By Chen Dujuan (Global Times)

08:21, March 11, 2013

China unveiled a plan Sunday to restructure its National Energy Administration (NEA) to improve the administrative and supervisory system of the energy sector, with stated goals of promoting the development and reform of the sector and enhancing energy supervision and management.

The new NEA will incorporate the functions of the current State Electricity Regulatory Commission (SERC), and the SERC will be shut down, according to a report on the institutional reform of the State Council delivered to the annual session of the National People's Congress.

The major responsibilities of the new NEA will be supervising the energy sector, researching suggestions for energy reform, and drafting and implementing energy development strategies, plans and policies, the report said.

After the reform, the new energy administration will still be under the management of the National Development and Reform Commission (NDRC), China's top economic planner and regulator, which is responsible for coordinating energy planning with the planning of national economic and social development, the report said.

A spokesperson for the State Commission Office for Public Sector Reform answered questions on the energy restructuring Sunday, saying that the supervision of electricity has been independent from the NEA, which has caused an overlap in responsibilities between the SERC and the NEA in terms of electricity reform, investment access, project approval and pricing.

Energy's importance in the national economy has been increasingly highlighted, so a powerful department is needed to enhance energy reform and adjust the structure of the energy sector, Han Xiaoping, chief information officer at energy portal china5e.com, told the Global Times Sunday.

"We need to promote the development of clean energy such as natural gas, which will definitely affect the interests of coal-related industries, and the consolidated administration will be a powerful department to carry it out," Han said.

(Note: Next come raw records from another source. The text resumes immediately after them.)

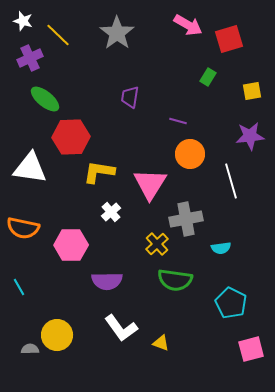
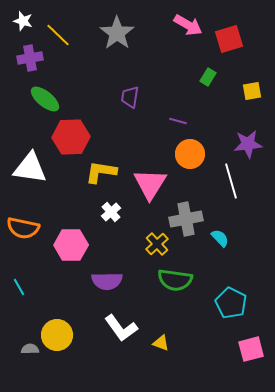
purple cross: rotated 15 degrees clockwise
purple star: moved 2 px left, 8 px down
yellow L-shape: moved 2 px right
cyan semicircle: moved 1 px left, 10 px up; rotated 126 degrees counterclockwise
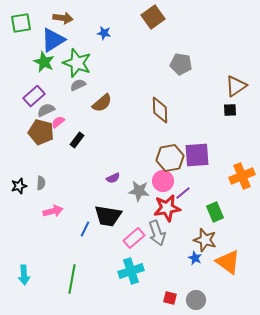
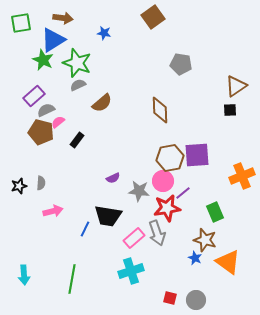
green star at (44, 62): moved 1 px left, 2 px up
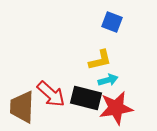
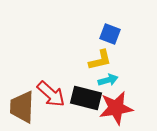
blue square: moved 2 px left, 12 px down
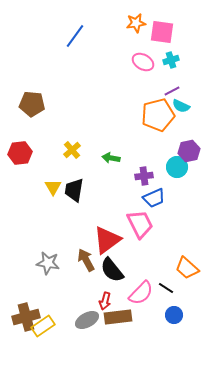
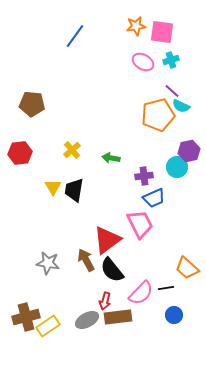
orange star: moved 3 px down
purple line: rotated 70 degrees clockwise
black line: rotated 42 degrees counterclockwise
yellow rectangle: moved 5 px right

Both the NEA and the SERC have been researching policies for energy reform, and their incorporation will combine experienced professionals to further promote reform in the sector, he noted.

It will become easier to supervise electric operations and safety when the SERC belongs to the NDRC, which is a powerful organ, but it will not bring big changes to the energy sector, Lin Boqiang, director of the Center for Energy Economics Research at Xiamen University, told the Global Times Sunday.

Lin also expressed his concerns over the future of electricity market reform.

"The SERC has enthusiasm for reform, and its establishment showed the country's ambition for and confidence in the reform of the electricity sector, but after it is dissolved, the prospect for reform will be unclear. It might mean that the country now thinks differently about energy reform," he said.